**Work to complete**
Go through the following data and transcribe exactly the stretch of lines from the one holding "ring tip: (683, 548)" to the one holding "middle pip: (712, 482)", both included.
START Supplied data
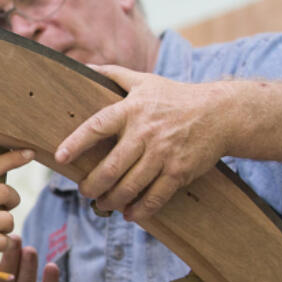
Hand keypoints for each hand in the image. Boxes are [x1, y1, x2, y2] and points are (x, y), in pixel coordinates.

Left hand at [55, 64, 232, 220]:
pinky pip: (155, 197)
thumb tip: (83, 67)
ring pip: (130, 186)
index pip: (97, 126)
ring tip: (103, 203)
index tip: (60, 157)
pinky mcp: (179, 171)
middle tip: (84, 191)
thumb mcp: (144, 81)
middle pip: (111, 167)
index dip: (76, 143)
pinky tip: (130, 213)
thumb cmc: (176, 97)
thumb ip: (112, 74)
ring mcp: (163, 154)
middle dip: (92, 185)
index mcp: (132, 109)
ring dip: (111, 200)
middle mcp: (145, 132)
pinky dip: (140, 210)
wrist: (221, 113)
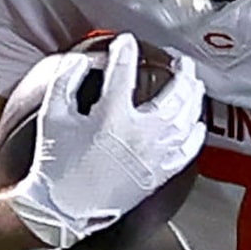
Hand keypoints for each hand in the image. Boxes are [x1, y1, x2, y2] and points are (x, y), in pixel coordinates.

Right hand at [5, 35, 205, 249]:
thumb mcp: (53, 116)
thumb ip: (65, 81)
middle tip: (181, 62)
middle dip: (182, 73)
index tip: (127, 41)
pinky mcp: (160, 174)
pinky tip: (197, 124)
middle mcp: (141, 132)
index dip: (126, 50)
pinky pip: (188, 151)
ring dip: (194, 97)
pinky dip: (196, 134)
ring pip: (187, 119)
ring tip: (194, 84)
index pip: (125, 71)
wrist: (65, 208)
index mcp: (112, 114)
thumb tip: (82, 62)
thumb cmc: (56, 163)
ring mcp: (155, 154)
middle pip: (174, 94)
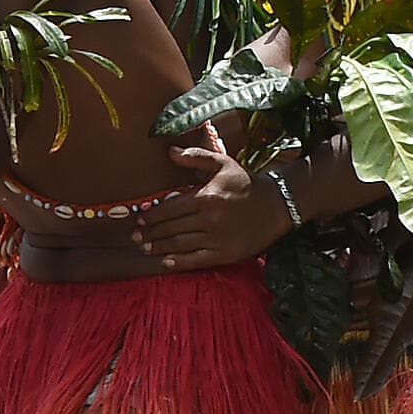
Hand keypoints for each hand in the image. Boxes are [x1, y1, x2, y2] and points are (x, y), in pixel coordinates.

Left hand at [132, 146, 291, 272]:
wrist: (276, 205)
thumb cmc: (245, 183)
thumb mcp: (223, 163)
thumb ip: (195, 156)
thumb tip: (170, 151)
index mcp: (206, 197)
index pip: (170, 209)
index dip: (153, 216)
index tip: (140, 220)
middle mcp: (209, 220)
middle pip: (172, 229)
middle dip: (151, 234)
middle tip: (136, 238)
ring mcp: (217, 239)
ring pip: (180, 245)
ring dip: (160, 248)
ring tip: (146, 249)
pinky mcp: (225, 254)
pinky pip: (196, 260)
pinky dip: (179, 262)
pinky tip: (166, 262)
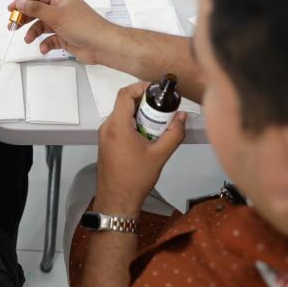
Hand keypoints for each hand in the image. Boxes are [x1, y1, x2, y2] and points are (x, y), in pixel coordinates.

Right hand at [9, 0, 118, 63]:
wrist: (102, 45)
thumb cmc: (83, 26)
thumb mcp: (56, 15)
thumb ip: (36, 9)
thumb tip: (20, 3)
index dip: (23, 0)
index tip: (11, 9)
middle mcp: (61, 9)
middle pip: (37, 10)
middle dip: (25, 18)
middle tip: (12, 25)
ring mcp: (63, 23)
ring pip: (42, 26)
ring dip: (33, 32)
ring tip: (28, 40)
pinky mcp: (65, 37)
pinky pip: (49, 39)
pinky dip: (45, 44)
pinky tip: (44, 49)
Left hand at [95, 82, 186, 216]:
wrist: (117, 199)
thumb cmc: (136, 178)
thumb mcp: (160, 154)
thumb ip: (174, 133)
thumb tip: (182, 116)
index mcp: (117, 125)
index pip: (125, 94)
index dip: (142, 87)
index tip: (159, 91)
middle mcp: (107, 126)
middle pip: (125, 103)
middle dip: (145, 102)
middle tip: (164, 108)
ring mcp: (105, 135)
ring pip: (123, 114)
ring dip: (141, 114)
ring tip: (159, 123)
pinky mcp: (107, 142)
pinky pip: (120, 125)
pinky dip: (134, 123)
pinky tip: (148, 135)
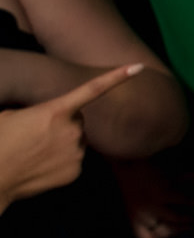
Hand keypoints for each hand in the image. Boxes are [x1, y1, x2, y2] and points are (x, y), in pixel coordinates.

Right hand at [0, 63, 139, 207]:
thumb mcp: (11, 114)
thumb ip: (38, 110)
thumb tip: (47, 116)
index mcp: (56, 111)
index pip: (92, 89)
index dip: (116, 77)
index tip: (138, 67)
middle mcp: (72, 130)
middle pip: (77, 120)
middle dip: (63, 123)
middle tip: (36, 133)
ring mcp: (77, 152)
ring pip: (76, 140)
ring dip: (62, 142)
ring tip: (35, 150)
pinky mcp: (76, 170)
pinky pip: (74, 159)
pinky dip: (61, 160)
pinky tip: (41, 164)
END Supplied data
START Supplied data
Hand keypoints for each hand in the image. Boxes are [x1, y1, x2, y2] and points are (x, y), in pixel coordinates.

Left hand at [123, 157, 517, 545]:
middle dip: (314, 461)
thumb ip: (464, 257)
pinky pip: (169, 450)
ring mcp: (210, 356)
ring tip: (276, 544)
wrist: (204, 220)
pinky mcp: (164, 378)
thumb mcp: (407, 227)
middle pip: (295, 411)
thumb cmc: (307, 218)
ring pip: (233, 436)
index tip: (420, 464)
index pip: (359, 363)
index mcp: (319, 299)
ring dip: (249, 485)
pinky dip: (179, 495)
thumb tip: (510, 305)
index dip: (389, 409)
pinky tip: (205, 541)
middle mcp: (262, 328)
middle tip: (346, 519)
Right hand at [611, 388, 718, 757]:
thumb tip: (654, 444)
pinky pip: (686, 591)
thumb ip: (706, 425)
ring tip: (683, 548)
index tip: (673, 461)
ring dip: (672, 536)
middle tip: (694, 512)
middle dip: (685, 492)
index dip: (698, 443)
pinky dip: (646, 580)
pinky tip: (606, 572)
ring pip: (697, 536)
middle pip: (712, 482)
END Supplied data
**Answer space**
ring tip: (683, 548)
index tip: (673, 461)
ring dip: (672, 536)
middle tip: (694, 512)
middle dip: (685, 492)
index dip: (698, 443)
pinky dip: (646, 580)
pinky tip: (606, 572)
ring pip: (697, 536)
middle pip: (712, 482)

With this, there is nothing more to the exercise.